*Task brief*. Go through the listing below and output exactly the line with "The Protestant Reformers", the line with "Church architecture reflected", and each line between; omit the rest.
══ Data provided ══
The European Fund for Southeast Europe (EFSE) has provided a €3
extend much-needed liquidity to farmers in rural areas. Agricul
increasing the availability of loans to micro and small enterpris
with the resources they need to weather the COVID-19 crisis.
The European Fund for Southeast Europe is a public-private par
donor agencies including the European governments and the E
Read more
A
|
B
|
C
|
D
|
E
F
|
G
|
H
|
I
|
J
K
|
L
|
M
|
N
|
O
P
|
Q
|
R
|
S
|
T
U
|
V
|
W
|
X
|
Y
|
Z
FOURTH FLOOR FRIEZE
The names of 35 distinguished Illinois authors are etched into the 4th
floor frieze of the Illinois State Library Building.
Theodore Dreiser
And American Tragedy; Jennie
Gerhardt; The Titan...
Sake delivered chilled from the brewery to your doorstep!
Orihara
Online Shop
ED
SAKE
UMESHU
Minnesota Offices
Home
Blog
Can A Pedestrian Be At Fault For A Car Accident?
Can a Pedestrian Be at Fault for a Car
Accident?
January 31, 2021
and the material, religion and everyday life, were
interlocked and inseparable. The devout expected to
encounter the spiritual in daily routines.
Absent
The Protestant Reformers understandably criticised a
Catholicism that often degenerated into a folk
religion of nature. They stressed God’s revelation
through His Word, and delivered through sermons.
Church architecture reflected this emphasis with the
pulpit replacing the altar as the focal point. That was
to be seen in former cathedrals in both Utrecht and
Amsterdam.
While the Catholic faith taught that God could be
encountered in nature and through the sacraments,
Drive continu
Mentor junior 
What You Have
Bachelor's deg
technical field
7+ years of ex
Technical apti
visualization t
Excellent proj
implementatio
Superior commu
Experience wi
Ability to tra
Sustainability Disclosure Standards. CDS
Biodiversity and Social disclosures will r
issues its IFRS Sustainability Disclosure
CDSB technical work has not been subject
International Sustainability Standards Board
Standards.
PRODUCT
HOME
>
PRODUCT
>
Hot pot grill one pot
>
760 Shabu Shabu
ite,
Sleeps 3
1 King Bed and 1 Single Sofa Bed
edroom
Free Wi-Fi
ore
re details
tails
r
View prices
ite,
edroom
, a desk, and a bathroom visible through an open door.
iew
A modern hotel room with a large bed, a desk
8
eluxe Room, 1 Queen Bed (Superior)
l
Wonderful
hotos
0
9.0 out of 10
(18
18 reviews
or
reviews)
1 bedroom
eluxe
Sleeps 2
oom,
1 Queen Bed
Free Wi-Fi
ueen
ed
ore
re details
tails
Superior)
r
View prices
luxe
═══
*Response*.
The Protestant Reformers understandably criticised a
Catholicism that often degenerated into a folk
religion of nature. They stressed God’s revelation
through His Word, and delivered through sermons.
Church architecture reflected this emphasis with the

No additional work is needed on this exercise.